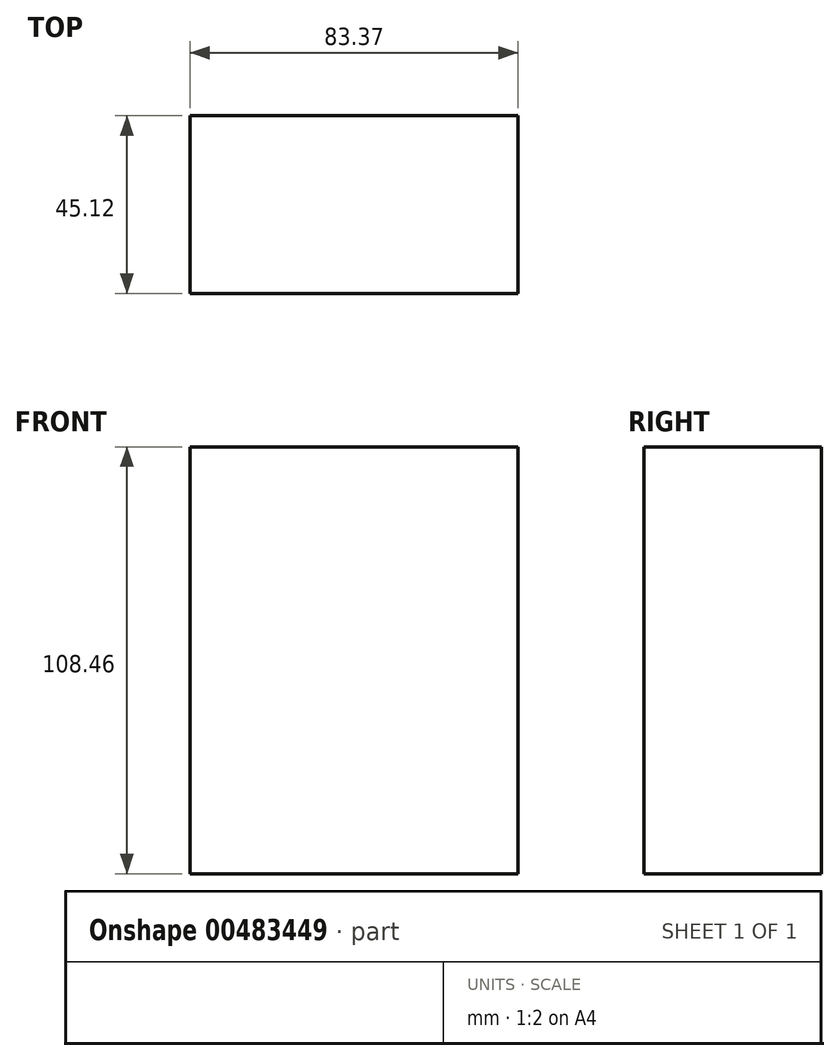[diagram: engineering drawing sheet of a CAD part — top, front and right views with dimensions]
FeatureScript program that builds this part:
annotation { "Feature Type Name" : "Feature", "Feature Type Description" : "" }
export const myFeature = defineFeature(function(context is Context, id is Id, definition is map)
    precondition{}
    {
        {
            var Q0;
            Q0=qCreatedBy(makeId("Top.planeOp"),FACE);
            var sketch = newSketch(context, id + "F0", { "sketchPlane" : qUnion([Q0])});
            skLineSegment(sketch, "E0.bottom", {"start": v(0, 1.44) * mm, "end": v(83.37, 1.44) * mm});
            skLineSegment(sketch, "E0.top", {"start": v(0, -43.68) * mm, "end": v(83.37, -43.68) * mm});
            skLineSegment(sketch, "E0.left", {"start": v(0, 1.44) * mm, "end": v(0, -43.68) * mm});
            skLineSegment(sketch, "E0.right", {"start": v(83.37, 1.44) * mm, "end": v(83.37, -43.68) * mm});
            skSolve(sketch);
        }
        {
            var Q0;
            Q0=makeQuery(id+"F0.imprint","IMPRINT",FACE,{"disambiguationData":[TD([[makeQuery(id+"F0.imprint","IMPRINT",EDGE,{"derivedFrom":sQuery(id+"F0.wireOp",EDGE,"E0.bottom")}),-1.0]])]});
            extrude(context, id + "F1", {"entities" : qUnion([Q0]), "depth" : 108.46 * mm, "offsetDistance" : 25.4 * mm});
        }
    });
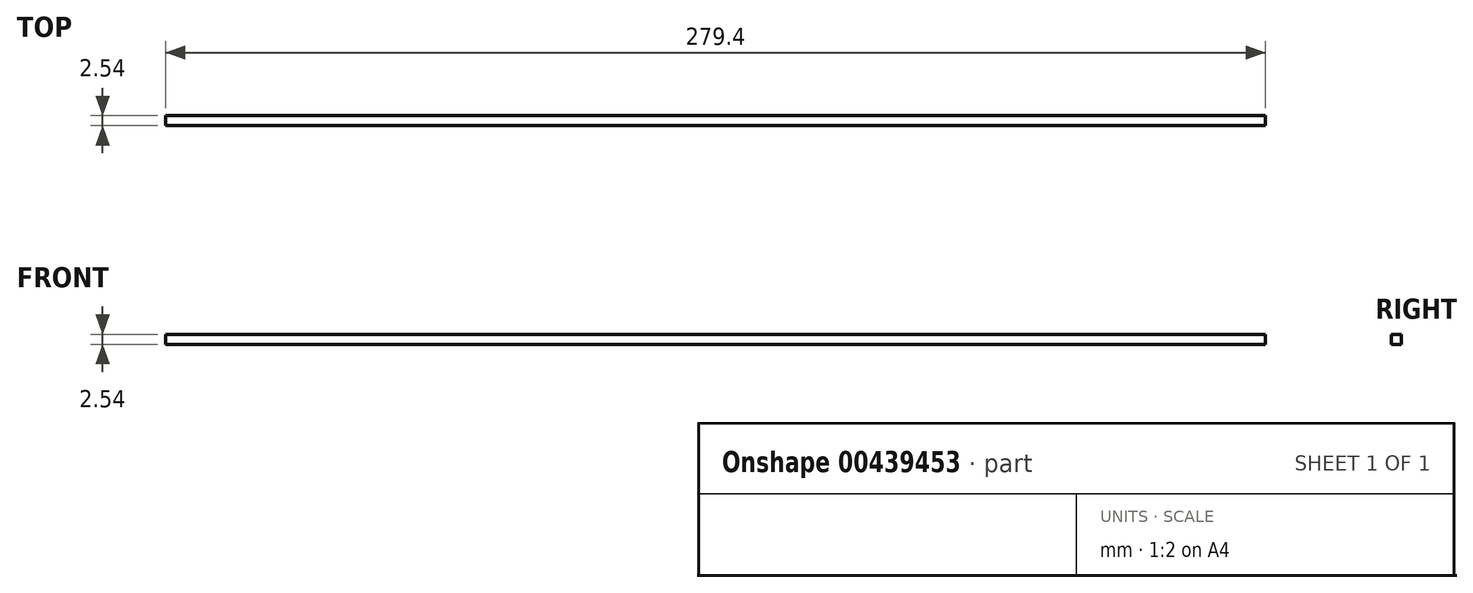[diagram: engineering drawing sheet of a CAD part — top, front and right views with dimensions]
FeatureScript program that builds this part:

━━━━

▶ [Your instructions] Update these lines by replacing each "builds" with "creates" and leaving everything else unchanged. Leave the pictures out of your answer.

▶ [The output]
[diagram: engineering drawing sheet of a CAD part — top, front and right views with dimensions]
FeatureScript program that creates this part:
annotation { "Feature Type Name" : "Feature", "Feature Type Description" : "" }
export const myFeature = defineFeature(function(context is Context, id is Id, definition is map)
    precondition{}
    {
        {
            var Q0;
            Q0=qCreatedBy(makeId("Top.planeOp"),FACE);
            var sketch = newSketch(context, id + "F0", { "sketchPlane" : qUnion([Q0])});
            skLineSegment(sketch, "E0.bottom", {"start": v(0, 1.44) * mm, "end": v(83.37, 1.44) * mm});
            skLineSegment(sketch, "E0.top", {"start": v(0, -43.68) * mm, "end": v(83.37, -43.68) * mm});
            skLineSegment(sketch, "E0.left", {"start": v(0, 1.44) * mm, "end": v(0, -43.68) * mm});
            skLineSegment(sketch, "E0.right", {"start": v(83.37, 1.44) * mm, "end": v(83.37, -43.68) * mm});
            skSolve(sketch);
        }
        {
            var Q0;
            Q0=makeQuery(id+"F0.imprint","IMPRINT",FACE,{"disambiguationData":[TD([[makeQuery(id+"F0.imprint","IMPRINT",EDGE,{"derivedFrom":sQuery(id+"F0.wireOp",EDGE,"E0.bottom")}),-1.0]])]});
            extrude(context, id + "F1", {"entities" : qUnion([Q0]), "depth" : 108.46 * mm, "offsetDistance" : 25.4 * mm});
        }
    });
[diagram: engineering drawing sheet of a CAD part — top, front and right views with dimensions]
FeatureScript program that creates this part:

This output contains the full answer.